- _INFORMATION PROVIDED_:
++++++++++

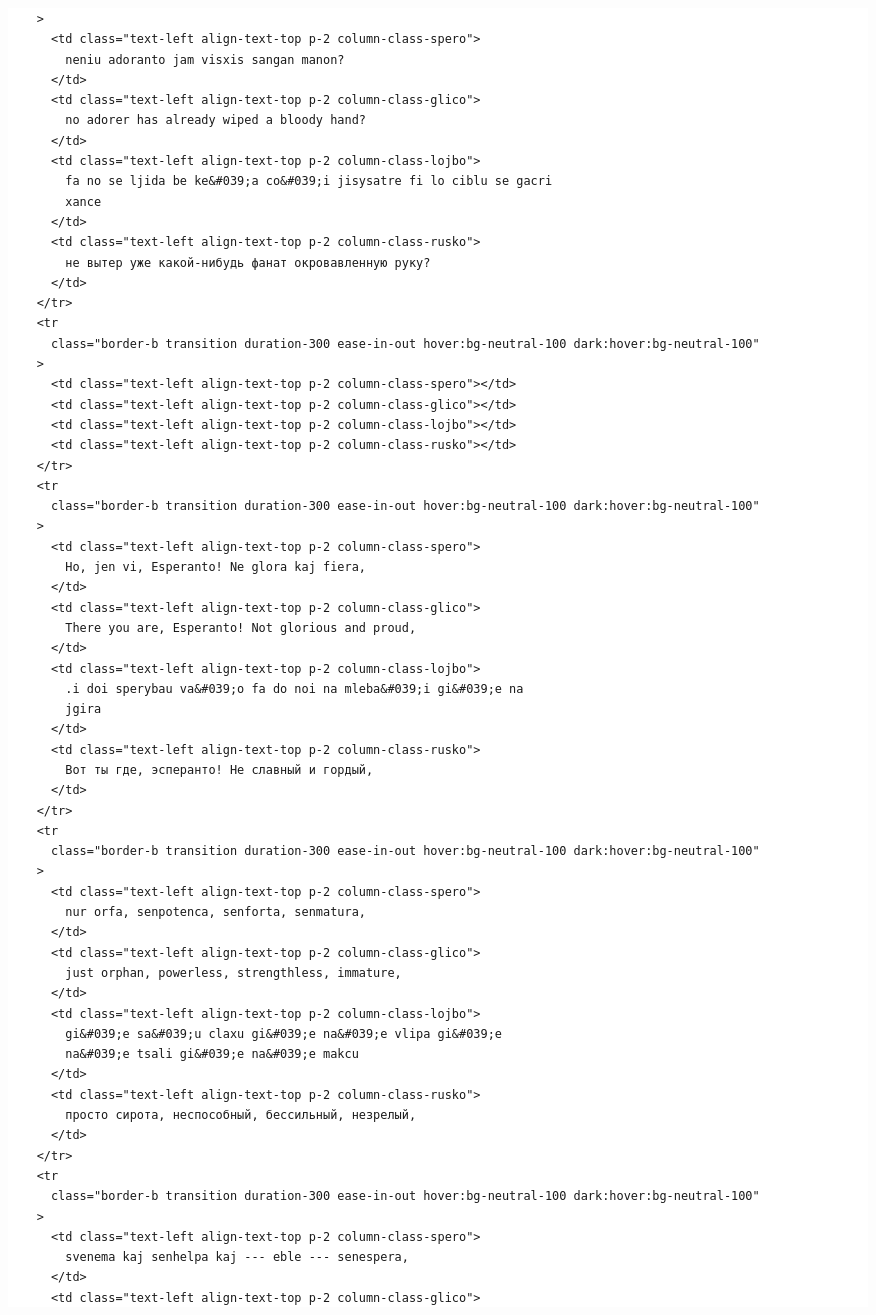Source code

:         >
          <td class="text-left align-text-top p-2 column-class-spero">
            neniu adoranto jam visxis sangan manon?
          </td>
          <td class="text-left align-text-top p-2 column-class-glico">
            no adorer has already wiped a bloody hand?
          </td>
          <td class="text-left align-text-top p-2 column-class-lojbo">
            fa no se ljida be ke&#039;a co&#039;i jisysatre fi lo ciblu se gacri
            xance
          </td>
          <td class="text-left align-text-top p-2 column-class-rusko">
            не вытер уже какой-нибудь фанат окровавленную руку?
          </td>
        </tr>
        <tr
          class="border-b transition duration-300 ease-in-out hover:bg-neutral-100 dark:hover:bg-neutral-100"
        >
          <td class="text-left align-text-top p-2 column-class-spero"></td>
          <td class="text-left align-text-top p-2 column-class-glico"></td>
          <td class="text-left align-text-top p-2 column-class-lojbo"></td>
          <td class="text-left align-text-top p-2 column-class-rusko"></td>
        </tr>
        <tr
          class="border-b transition duration-300 ease-in-out hover:bg-neutral-100 dark:hover:bg-neutral-100"
        >
          <td class="text-left align-text-top p-2 column-class-spero">
            Ho, jen vi, Esperanto! Ne glora kaj fiera,
          </td>
          <td class="text-left align-text-top p-2 column-class-glico">
            There you are, Esperanto! Not glorious and proud,
          </td>
          <td class="text-left align-text-top p-2 column-class-lojbo">
            .i doi sperybau va&#039;o fa do noi na mleba&#039;i gi&#039;e na
            jgira
          </td>
          <td class="text-left align-text-top p-2 column-class-rusko">
            Вот ты где, эсперанто! Не славный и гордый,
          </td>
        </tr>
        <tr
          class="border-b transition duration-300 ease-in-out hover:bg-neutral-100 dark:hover:bg-neutral-100"
        >
          <td class="text-left align-text-top p-2 column-class-spero">
            nur orfa, senpotenca, senforta, senmatura,
          </td>
          <td class="text-left align-text-top p-2 column-class-glico">
            just orphan, powerless, strengthless, immature,
          </td>
          <td class="text-left align-text-top p-2 column-class-lojbo">
            gi&#039;e sa&#039;u claxu gi&#039;e na&#039;e vlipa gi&#039;e
            na&#039;e tsali gi&#039;e na&#039;e makcu
          </td>
          <td class="text-left align-text-top p-2 column-class-rusko">
            просто сирота, неспособный, бессильный, незрелый,
          </td>
        </tr>
        <tr
          class="border-b transition duration-300 ease-in-out hover:bg-neutral-100 dark:hover:bg-neutral-100"
        >
          <td class="text-left align-text-top p-2 column-class-spero">
            svenema kaj senhelpa kaj --- eble --- senespera,
          </td>
          <td class="text-left align-text-top p-2 column-class-glico">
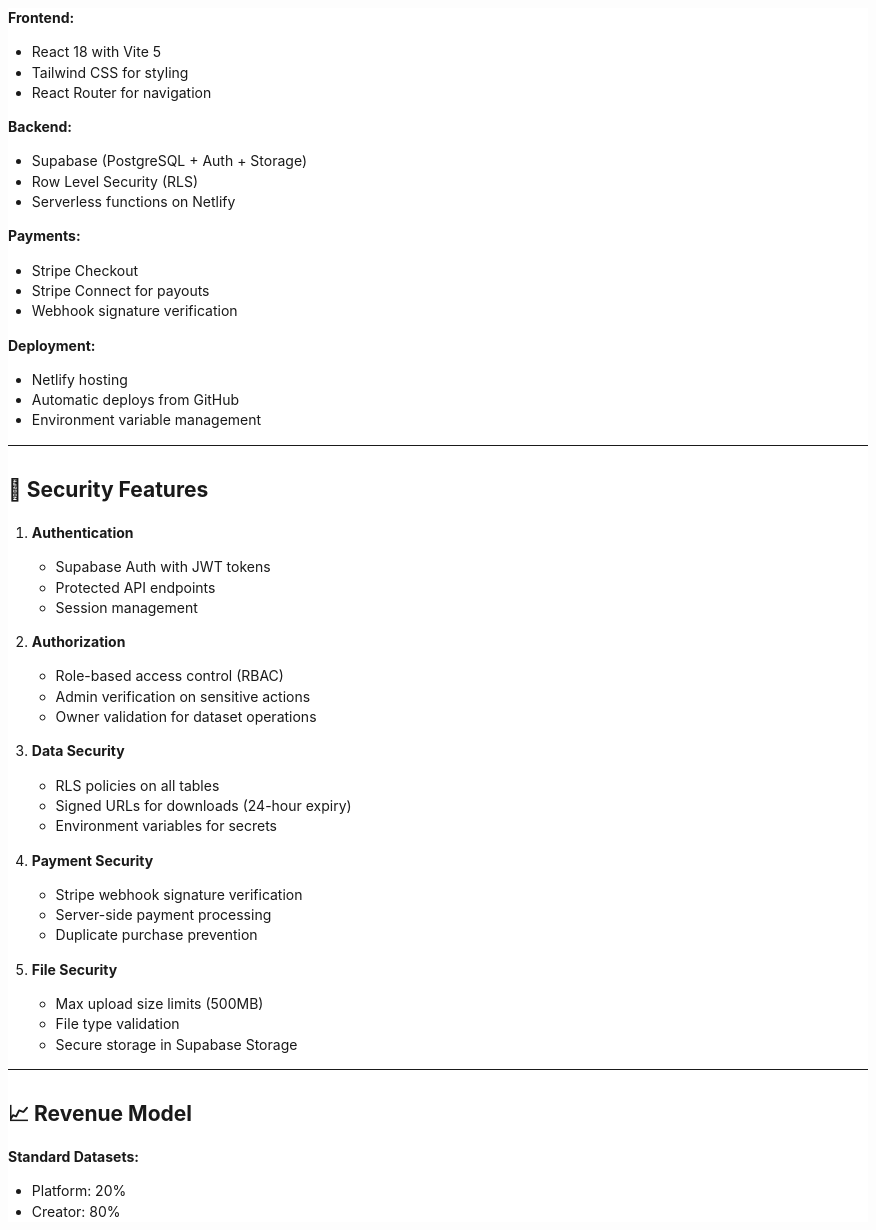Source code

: **Frontend:**
- React 18 with Vite 5
- Tailwind CSS for styling
- React Router for navigation

**Backend:**
- Supabase (PostgreSQL + Auth + Storage)
- Row Level Security (RLS)
- Serverless functions on Netlify

**Payments:**
- Stripe Checkout
- Stripe Connect for payouts
- Webhook signature verification

**Deployment:**
- Netlify hosting
- Automatic deploys from GitHub
- Environment variable management

---

## 🔐 Security Features

1. **Authentication**
   - Supabase Auth with JWT tokens
   - Protected API endpoints
   - Session management

2. **Authorization**
   - Role-based access control (RBAC)
   - Admin verification on sensitive actions
   - Owner validation for dataset operations

3. **Data Security**
   - RLS policies on all tables
   - Signed URLs for downloads (24-hour expiry)
   - Environment variables for secrets

4. **Payment Security**
   - Stripe webhook signature verification
   - Server-side payment processing
   - Duplicate purchase prevention

5. **File Security**
   - Max upload size limits (500MB)
   - File type validation
   - Secure storage in Supabase Storage

---

## 📈 Revenue Model

**Standard Datasets:**
- Platform: 20%
- Creator: 80%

++++++++++

- _INSTRUCTIONS TO FOLLOW_: List every line in the rows above that contains the word "with".

- _RESULT OF THIS TASK_:
- React 18 with Vite 5
   - Supabase Auth with JWT tokens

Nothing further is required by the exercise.